**TEXT SEGMENT:**
——

Are you considering adopting a child? There are a lot of people who would love to answer 'yes', but feel that they can't because they aren't a 'regular family'. This is definitely the case for many single, gay and/or lesbian couples. They would be more than happy to give a home to a child in need, but don't feel that it's an option for them. Also, sometimes a family can't get pregnant on their own and decides to go a different route. The good news is that new paths are opening up all the time for these parents to find the children they are meant to raise. Here are just a few of those paths.
Same-sex adoptions. My brother
and his partner have talked about adopting on a number of occasions.
While they are very busy people who travel all over the world for
work, there is no reason at all to think that they would not be able
to give a child a good home. However, some people don't agree. One
argument is that the child will be taught to be gay. Contrary to
popular opinion, this isn't possible-sexual orientation, if modern
medical science is to be believed, is innate rather than chosen. Some
people-in my area, mostly conservative Christians-think that it will
make the child think it's okay to be gay when they say it isn't. I'm
not touching that one, but what's the harm in teaching a child how to
interact with different kinds of people? Also, not every state allows
same-sex adoptions. As more states begin to allow same-sex marriage,
however, this is likely to change. I'm not pushing an agenda here;
I'm just mentioning it because it's been in the news for a while and
is relevant to my family. Maybe it is for yours too. For more
information, visit
http://adoption.about.com/od/adopting/tp/gayadoptionbasics.htm or http://www.adoptionhelp.org/lgbtq-adoption.
Embryo adoption, where the mother
chooses to carry a 'donated' embryo to term, is covered in more
detail in another post. This may be an option for a couple that wants
to experience pregnancy, but aren't able to achieve it through the
'regular' means. The link to the other post along with more
information can be found here
http://www.momsnewbaby.com/2012/07/is-embryo-adoption-for-you.html
Single parent adoptions.

——

**DATA SUPPLIED:**
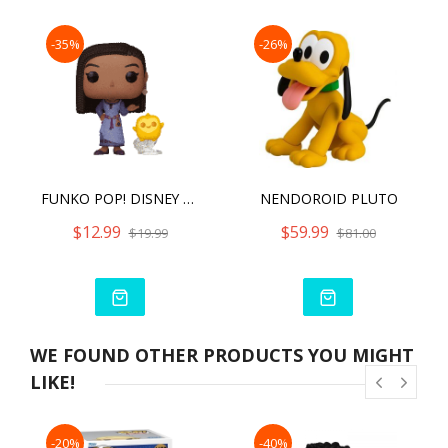
-35%
-26%
FUNKO POP! DISNEY WISH ASHA WITH STAR
NENDOROID PLUTO
$12.99
$59.99
$19.99
$81.00
WE FOUND OTHER PRODUCTS YOU MIGHT
LIKE!
-20%
-40%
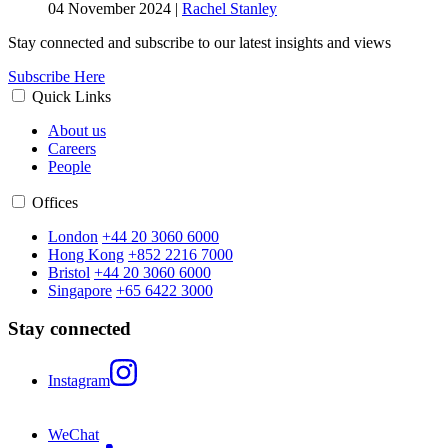
04 November 2024
|
Rachel Stanley
Stay connected and subscribe to our latest insights and views
Subscribe Here
Quick Links
About us
Careers
People
Offices
London
+44 20 3060 6000
Hong Kong
+852 2216 7000
Bristol
+44 20 3060 6000
Singapore
+65 6422 3000
Stay connected
Instagram
WeChat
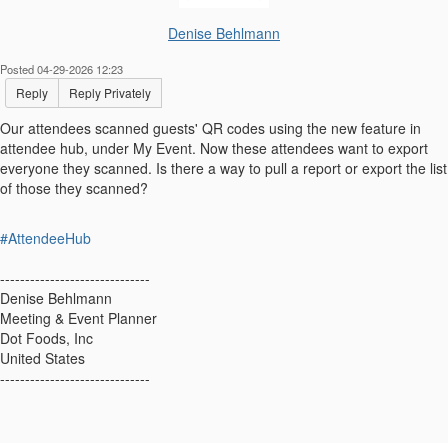
Denise Behlmann
Posted 04-29-2026 12:23
Reply
Reply Privately
Our attendees scanned guests' QR codes using the new feature in
attendee hub, under My Event. Now these attendees want to export
everyone they scanned. Is there a way to pull a report or export the list
of those they scanned?
#AttendeeHub
------------------------------
Denise Behlmann
Meeting & Event Planner
Dot Foods, Inc
United States
------------------------------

——

**WHAT TO DO:**
1 > List every web address given in the adoption text.
2 > Pick up the text on paths to adoption after its final line and write what comes next.
The records have no connection to the text about adoption.

**ANSWER SECTION:**
1 >
- http://adoption.about.com/od/adopting/tp/gayadoptionbasics.htm
- http://www.adoptionhelp.org/lgbtq-adoption
- http://www.momsnewbaby.com/2012/07/is-embryo-adoption-for-you.html

2 >
Contrary to
what we see in the tabloids, single-parent adoption isn't available
across the board. Some agencies think that the ideal situation is a
married couple and are very reluctant (or flat-out refuse) to place a
child in a single-parent home. At
this point, though, it's estimated that a good 25-30% of children
that come from state-run systems are adopted to single parents. It
appears that single mothers have been more likely to adopt older
children (7+) or minorities, especially if they are minorities
themselves. These
children tend to be 'harder' to adopt out and benefit greatly from a
loving parent, married or not. Also,
a lot of mothers-biological
and
adoptive-are not single by
choice. I know several
women who became single through divorce, widowhood or otherwise by
something they didn't choose. They may eventually plan on getting
married but, in the meantime, have an extensive network of support
from family and friends. It's
not the ideal
situation, but we make do
with what we have. Many
agencies are beginning to see this and make their decisions based on
a number of factors rather than rejecting a single parent outright.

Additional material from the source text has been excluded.